Que font les députés de l’opposition à part brandir des pancartes dans la rue pour se plaindre du speaker ? Ils ne peuvent pas faire grand-chose, sauf manifester comme les politiciens extra-parlementaires devant le Parlement et empocher leur boni de fin d’année, comme le dirait Roshi Bhadain qui les invite à démissionner du Parlement pour provoquer des partielles qui, elles, déboucheraient alors sur les législatives. Mais les conservateurs dans les rangs de l’opposition ne veulent pas abandonner leur siège, même s’ils se font rabrouer ou expulser comme des enfants par un Sooroojdev Phokeer qui joue au tyran en leur tirant les oreilles dans tous les sens. J’ai parlé à plusieurs députés dans le sillage du FCC Bill.

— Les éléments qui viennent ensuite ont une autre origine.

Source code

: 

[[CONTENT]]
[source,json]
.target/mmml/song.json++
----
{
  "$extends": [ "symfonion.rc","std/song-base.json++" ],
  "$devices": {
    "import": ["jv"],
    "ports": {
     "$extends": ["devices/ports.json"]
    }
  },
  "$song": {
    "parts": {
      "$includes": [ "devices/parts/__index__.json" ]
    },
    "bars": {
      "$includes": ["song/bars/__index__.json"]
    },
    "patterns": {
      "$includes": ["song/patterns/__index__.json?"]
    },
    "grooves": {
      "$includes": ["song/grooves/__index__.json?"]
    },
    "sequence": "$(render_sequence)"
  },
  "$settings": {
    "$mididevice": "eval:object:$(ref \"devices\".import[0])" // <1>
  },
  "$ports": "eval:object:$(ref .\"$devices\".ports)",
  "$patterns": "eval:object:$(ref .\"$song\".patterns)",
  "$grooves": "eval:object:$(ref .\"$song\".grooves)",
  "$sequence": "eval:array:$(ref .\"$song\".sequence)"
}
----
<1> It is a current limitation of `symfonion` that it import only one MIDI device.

La plupart disent que ce n’est pas vrai de dire qu’ils restent cloués à leur siège parce qu’ils ont touché Rs 400 000 pour ce mois de décembre alors qu’ils sont privés de séances parlementaires, mais ils disent qu’ils ont peur que le gouvernement ne profite des chaises vides pour amender la Constitution et carrément virer le speaker, par exemple. Ce n’est pas vrai et Roshi Bhadain le dit depuis des mois. Il suffit que sept d’entre eux, issus de sept différentes circonscriptions, démissionnent pour provoquer des partielles simultanées. La pression sur le gouvernement serait énorme.

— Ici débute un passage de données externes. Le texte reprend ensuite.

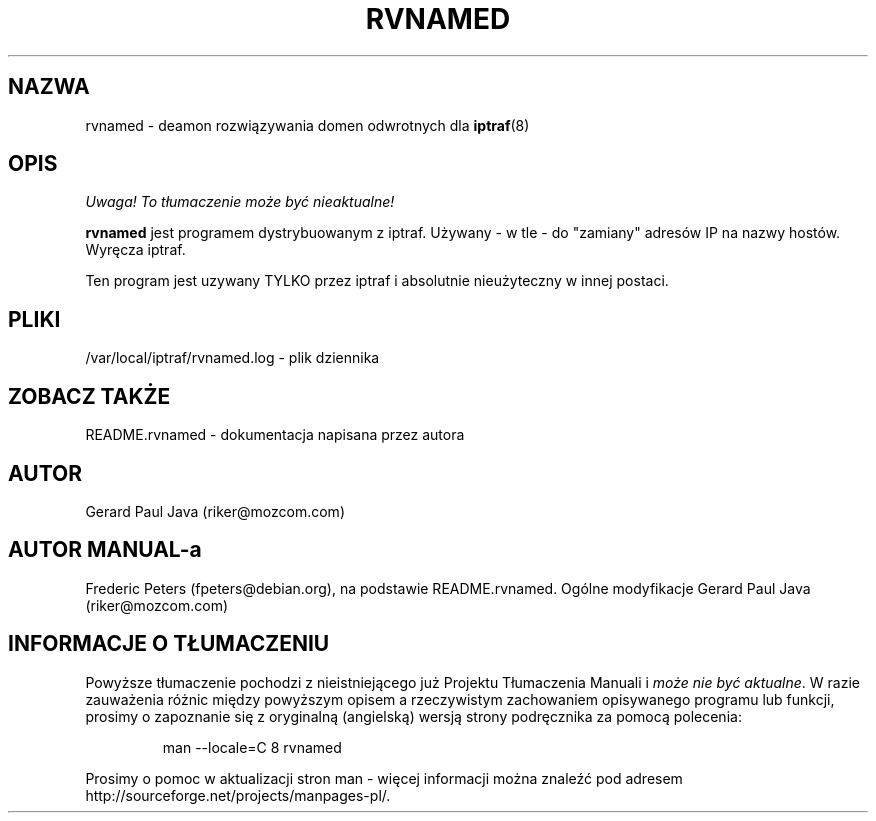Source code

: .\" {PTM/RM//31-08-2000}
.TH RVNAMED 8 "Strona pomocy do rvnamed"
.SH NAZWA
rvnamed \- deamon rozwiązywania domen odwrotnych dla
.BR iptraf (8)

.SH OPIS
\fI Uwaga! To tłumaczenie może być nieaktualne!\fP
.PP
.B rvnamed
jest programem dystrybuowanym z iptraf. Używany - w tle - do
"zamiany" adresów IP na nazwy hostów. Wyręcza iptraf. 
.PP
Ten program jest uzywany TYLKO przez iptraf i absolutnie
nieużyteczny w innej postaci.

.SH PLIKI
/var/local/iptraf/rvnamed.log - plik dziennika

.SH ZOBACZ TAKŻE
README.rvnamed - dokumentacja napisana przez autora
.br

.SH AUTOR
Gerard Paul Java (riker@mozcom.com)

.SH AUTOR MANUAL-a
Frederic Peters (fpeters@debian.org), na podstawie README.rvnamed.
Ogólne modyfikacje Gerard Paul Java (riker@mozcom.com)

.SH "INFORMACJE O TŁUMACZENIU"
Powyższe tłumaczenie pochodzi z nieistniejącego już Projektu Tłumaczenia Manuali i 
\fImoże nie być aktualne\fR. W razie zauważenia różnic między powyższym opisem
a rzeczywistym zachowaniem opisywanego programu lub funkcji, prosimy o zapoznanie 
się z oryginalną (angielską) wersją strony podręcznika za pomocą polecenia:
.IP
man \-\-locale=C 8 rvnamed
.PP
Prosimy o pomoc w aktualizacji stron man \- więcej informacji można znaleźć pod
adresem http://sourceforge.net/projects/manpages\-pl/.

En réalité, dans l’opposition, personne ne veut se sacrifier, de peur de ne pas être réélu, ou de bousculer l’équilibre dans le terrible jeu de négociation d’alliances politiques. Si, disons, un parti comme le MMM a X nombre de députés, il pourrait réclamer au moins X tickets à Navin Ramgoolam et Xavier Duval. Il en va de même, de l’autre côté, pour le parti de Collendavelloo, d’Obeegadoo, ou de Ganoo face au MSM.

On nous sort aussi comme prétexte que le flou s’est installé sur le terrain par rapport au redécoupage électoral et que le profil de plusieurs circonscriptions a été altéré. Mais quid des circonscriptions qui ne seront pas modifiées ? D’autres disent que leurs fonds de campagne sont minimes ou gelés face aux fonds inépuisables du Sun Trust. Manifestement, ils ont peur de démissionner, d’affronter l’appareil d’État et de ne pas retrouver le chemin du Parlement de Phokeer... comme Roshi Bhadain qui avait rendu son siège, en juin 2017, à l’électorat de Belle-Rose/Quatre-Bornes. Mais le numéro 18 ne le lui avait pas retourné malgré son coup de force !

Les politiciens traditionnels, faisant partie d’un écosystème relativement pourri avec les électeurs, savent que les combats et le sens de l’engagement politique d’hier ne sont plus d’actualité. La politique est devenue une carrière pour la plupart. Les députés sont devenus, au fil des scrutins et des alliances, comme le gros des électeurs. Chacun profite en suçant les tétines du système obsolète, gouvernement, opposition, speaker et leurs agents tous risques.

Comment sortir de l’auberge de Phokeer avec des élus impotents qui attendent que le PM lance la course pour le renouvellement des élus ? Ils attendent le signal. Eux, atones, ne vont pas provoquer le déclic.